Hello!
I want to find repeated users who always do cash withdrawals between set weeks.
Right now I have it set up in a way where I have created tables for each week containing userid, transaction type and dates.
Tables: W1,W2,W3
Now to find the same users present every week I figure an inner join between the tables would do the job
PROC SQL; Select a.id FROM W1 A JOIN W2 B ON.. JOIN W3 C ON.. WHERE transaction type = ; QUIT;
I assume this would give the common users each week?
But what if I have created one big table with all the dates included. How would I go about in finding the repeated users each week?
Would keeping the tables separate make more sense?

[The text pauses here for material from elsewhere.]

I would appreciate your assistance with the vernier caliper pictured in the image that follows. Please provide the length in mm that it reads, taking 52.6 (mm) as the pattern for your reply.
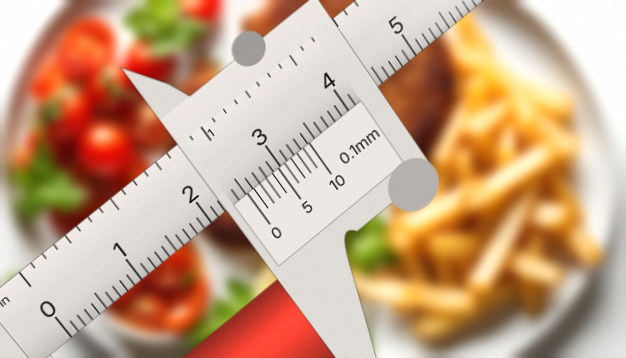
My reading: 25.2 (mm)
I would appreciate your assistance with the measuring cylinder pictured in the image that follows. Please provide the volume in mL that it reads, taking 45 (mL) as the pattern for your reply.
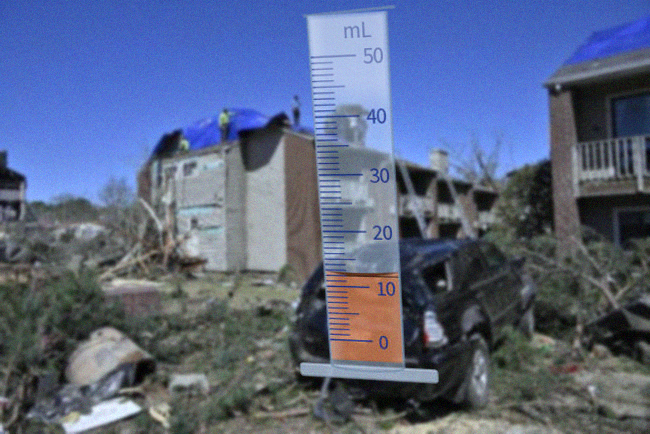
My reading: 12 (mL)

IF you have actual SAS date values then Proc Summary and a careful selection of format should work for a long data set as described to find repeated users for a given week. This is the approach I would take instead of working with multiple tables.
Proc summary data=have nway; class idvariable datevariable; format datevariable weeku5. ; output out=want (drop=_type_ where=(_freq_>1)); run;
There are 3 different week formats, WeekU WeekV and WeekW with the differences being how the weeks crossing the calendar year are treated and the start day of a week.

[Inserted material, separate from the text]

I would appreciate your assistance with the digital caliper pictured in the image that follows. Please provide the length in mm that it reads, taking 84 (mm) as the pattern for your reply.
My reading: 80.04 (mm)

The output data set will have the two class variables and the automatic variable _freq_ for the count of the number of observations that have the class variable combination. The date variable will look something like 19W03 (week 3 of 2019) but is still a date variable and changing the format will make it appear "nicer".
If you don't like the format approach to creating group you could take another step in a data step or sql to use the INTNX function to add a variable that represents the start or end day of a week and use that to group on.
IF you have actual SAS date values then Proc Summary and a careful selection of format should work for a long data set as described to find repeated users for a given week. This is the approach I would take instead of working with multiple tables.
Proc summary data=have nway; class idvariable datevariable; format datevariable weeku5. ; output out=want (drop=_type_ where=(_freq_>1)); run;
There are 3 different week formats, WeekU WeekV and WeekW with the differences being how the weeks crossing the calendar year are treated and the start day of a week.
The output data set will have the two class variables and the automatic variable _freq_ for the count of the number of observations that have the class variable combination. The date variable will look something like 19W03 (week 3 of 2019) but is still a date variable and changing the format will make it appear "nicer".
If you don't like the format approach to creating group you could take another step in a data step or sql to use the INTNX function to add a variable that represents the start or end day of a week and use that to group on.
To answer the SQL/Design part of it, no. I would have one big table with the value of a week field differentiating between weeks.
I would try to go down the road @ballardw is suggesting.
If you don't want to do that or don't understand it:
data transactions;
input week customerid;
datalines;
1 1
2 1
3 1
4 1
5 1
6 1
1 2
3 2
6 2
;
run;
proc sql;
select
customerid
from
transactions
where
week >=2 and week<=4
group by customerid
having count(customerid) = 3;
quit;
shows that
customerid |
1 |
Customer 1 is your loyal weekly with this data.